Anna-Liisa finse di non aver sentito la domanda. Stava esaminando una scheda allegata alla lettera che trattava della detenzione. Era possibile convertire l’ammenda in un periodo di reclusione. Tre giorni di ammenda corrispondevano a uno in cella. Anna-Liisa fece un rapido calcolo mentale, per cui la multa di Siiri equivaleva a tredici giorni e un terzo in carcere.
«Non sembra male, potrebbe addirittura risultare interessante!» s’infervorò Irma, e propose di andare in prigione al posto suo, visto che era una vagabonda senzatetto, ma Siiri non aveva la forza di partecipare al suo entusiasmo. Si sentiva molto debole e sarebbe volentieri rimasta in ospedale come paziente.
«Quanto devo pagare?» chiese spossata ad Anna-Liisa, che sembrava essere la meglio informata sul suo destino.
«Dipende dal tuo reddito netto. Qui c’è una spiegazione» aggiunse. Quantificare la sanzione era assai complicato perché dal reddito bisognava prima scalare qualcosa e poi dividere la somma per qualcos’altro. Un po’ come per il codice pin.
«C’è un numero a cui si può telefonare?» domandò perplessa Siiri.
Nella lettera erano indicati solo un indirizzo Internet e il nome di Mika Korhonen. Adesso ci sarebbe proprio stato bisogno di un tutore, ma il loro era svanito nel nulla dopo essere riuscito a indirizzare l’attenzione delle autorità sull’assistente sociale Pasi. Irma provò a ravvivare l’atmosfera raccontando del suo pecorso di dimissione. Aveva ricevuto dal suo team multidisciplinare, tutto al femminile, l’invito per una consultazione che avrebbe avuto luogo anche se nessuno dei parenti si fosse presentato. Infermiere e fisioterapiste l’avevano allenata assiduamente per quella grande prova che riteneva sarebbe stata in grado di superare facilmente.

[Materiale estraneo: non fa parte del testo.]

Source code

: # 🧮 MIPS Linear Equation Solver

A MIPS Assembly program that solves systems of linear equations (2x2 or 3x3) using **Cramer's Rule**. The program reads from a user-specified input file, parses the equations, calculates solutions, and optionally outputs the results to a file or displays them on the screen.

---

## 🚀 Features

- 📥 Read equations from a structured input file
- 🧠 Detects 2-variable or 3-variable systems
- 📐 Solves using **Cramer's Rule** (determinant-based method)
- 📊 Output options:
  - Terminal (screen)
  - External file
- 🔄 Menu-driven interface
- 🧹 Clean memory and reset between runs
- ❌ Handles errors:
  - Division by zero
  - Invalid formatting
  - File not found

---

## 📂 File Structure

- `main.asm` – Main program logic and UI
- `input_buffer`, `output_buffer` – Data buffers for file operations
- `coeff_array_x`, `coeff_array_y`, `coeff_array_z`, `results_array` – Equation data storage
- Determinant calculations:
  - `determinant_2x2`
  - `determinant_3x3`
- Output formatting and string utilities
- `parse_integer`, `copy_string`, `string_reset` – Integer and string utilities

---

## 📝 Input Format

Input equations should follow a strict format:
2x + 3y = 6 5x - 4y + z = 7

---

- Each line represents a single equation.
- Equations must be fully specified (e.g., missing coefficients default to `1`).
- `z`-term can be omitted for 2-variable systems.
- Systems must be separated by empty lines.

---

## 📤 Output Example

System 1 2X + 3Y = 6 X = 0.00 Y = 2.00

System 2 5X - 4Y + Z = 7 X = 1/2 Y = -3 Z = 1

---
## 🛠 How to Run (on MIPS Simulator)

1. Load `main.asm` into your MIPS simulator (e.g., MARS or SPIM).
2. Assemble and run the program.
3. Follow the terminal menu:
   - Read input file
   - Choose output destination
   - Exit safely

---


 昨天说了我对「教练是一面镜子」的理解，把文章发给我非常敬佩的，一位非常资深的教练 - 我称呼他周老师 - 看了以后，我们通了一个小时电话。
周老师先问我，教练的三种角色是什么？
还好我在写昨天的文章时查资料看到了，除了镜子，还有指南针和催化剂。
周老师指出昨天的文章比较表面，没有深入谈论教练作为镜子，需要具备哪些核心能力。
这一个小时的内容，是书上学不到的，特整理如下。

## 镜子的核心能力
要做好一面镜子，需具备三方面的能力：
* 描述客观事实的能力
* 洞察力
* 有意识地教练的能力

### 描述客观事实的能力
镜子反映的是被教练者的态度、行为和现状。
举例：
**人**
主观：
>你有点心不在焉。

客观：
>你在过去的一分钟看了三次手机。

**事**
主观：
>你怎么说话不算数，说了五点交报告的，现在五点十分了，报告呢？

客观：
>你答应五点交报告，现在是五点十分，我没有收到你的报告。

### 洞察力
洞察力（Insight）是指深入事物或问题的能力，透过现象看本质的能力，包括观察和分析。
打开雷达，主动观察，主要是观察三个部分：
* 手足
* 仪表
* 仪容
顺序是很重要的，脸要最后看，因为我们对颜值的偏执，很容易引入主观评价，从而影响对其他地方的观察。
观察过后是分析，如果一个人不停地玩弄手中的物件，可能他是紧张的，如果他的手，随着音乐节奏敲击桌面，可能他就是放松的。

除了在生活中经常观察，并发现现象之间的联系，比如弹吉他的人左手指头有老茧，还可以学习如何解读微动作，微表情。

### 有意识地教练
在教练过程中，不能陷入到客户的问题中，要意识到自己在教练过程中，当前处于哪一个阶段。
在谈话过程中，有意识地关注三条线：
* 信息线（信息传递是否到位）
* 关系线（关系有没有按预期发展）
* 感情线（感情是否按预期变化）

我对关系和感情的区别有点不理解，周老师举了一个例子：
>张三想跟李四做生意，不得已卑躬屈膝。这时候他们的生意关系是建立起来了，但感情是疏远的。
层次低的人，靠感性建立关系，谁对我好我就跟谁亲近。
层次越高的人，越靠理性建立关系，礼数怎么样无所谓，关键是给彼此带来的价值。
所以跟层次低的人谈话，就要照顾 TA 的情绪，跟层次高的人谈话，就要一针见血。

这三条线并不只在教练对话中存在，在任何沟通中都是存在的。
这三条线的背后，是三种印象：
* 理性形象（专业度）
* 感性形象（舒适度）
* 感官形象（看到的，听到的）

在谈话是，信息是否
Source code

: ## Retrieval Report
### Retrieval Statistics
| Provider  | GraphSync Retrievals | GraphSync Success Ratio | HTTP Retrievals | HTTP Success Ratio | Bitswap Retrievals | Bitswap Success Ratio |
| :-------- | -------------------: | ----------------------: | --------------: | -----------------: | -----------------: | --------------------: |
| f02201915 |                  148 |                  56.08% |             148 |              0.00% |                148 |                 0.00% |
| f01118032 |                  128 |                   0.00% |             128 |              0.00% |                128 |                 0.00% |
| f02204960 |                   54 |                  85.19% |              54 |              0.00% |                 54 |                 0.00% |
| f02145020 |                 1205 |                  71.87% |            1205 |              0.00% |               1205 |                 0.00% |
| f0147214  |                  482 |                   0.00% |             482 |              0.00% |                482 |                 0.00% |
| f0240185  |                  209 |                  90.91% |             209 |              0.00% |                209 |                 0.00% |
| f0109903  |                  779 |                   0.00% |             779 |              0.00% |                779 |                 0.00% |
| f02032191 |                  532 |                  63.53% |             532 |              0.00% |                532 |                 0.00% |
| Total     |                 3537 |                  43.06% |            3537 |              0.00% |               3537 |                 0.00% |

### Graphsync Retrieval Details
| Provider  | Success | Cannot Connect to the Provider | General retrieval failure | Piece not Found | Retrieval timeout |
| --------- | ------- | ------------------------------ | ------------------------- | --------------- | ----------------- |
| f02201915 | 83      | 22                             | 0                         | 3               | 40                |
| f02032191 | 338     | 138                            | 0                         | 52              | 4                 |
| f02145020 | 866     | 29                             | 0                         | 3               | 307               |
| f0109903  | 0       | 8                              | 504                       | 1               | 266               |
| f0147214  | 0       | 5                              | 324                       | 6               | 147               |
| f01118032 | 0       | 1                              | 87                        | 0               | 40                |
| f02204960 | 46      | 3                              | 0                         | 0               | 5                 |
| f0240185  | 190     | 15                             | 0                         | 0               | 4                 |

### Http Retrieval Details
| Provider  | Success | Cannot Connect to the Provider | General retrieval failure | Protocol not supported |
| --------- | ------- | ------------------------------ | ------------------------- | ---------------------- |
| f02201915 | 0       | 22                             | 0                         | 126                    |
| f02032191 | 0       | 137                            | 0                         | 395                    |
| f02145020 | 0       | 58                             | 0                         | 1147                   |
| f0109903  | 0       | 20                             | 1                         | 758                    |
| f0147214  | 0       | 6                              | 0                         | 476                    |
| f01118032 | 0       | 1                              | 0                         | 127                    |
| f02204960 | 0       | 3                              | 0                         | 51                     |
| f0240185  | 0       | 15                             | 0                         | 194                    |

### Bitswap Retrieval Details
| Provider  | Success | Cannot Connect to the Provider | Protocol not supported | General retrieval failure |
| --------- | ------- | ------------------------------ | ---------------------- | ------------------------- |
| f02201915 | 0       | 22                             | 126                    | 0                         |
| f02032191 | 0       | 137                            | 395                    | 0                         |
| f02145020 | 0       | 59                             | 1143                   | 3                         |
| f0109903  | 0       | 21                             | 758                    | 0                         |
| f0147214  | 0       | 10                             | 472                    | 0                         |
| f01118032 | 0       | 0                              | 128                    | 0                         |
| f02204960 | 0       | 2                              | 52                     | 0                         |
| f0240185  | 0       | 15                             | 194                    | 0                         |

«Il mio ego si è gonfiato a tal punto che mi fischia la testa. Riconosco le dita dei piedi, quelle delle mani e anche le reni, senza che la tirocinante mi debba toccare. E chi avrebbe mai immaginato che la mia ergoterapeuta avesse qui in ospedale una piccola casetta per giocare?»
Per poter essere dimessa, avrebbe dovuto preparare la colazione in una cucina adibita alle prove. Una vera sfida per una casalinga mamma di sei figli. Avevano progettato di sorprendere l’ergoterapeuta preparando uova in camicia e soufflé al formaggio.
«E poi magari farai la doccia sotto gli occhi della commissione! Chissà se l’esaminatore è maschio?» chiese Anna-Liisa esuberante.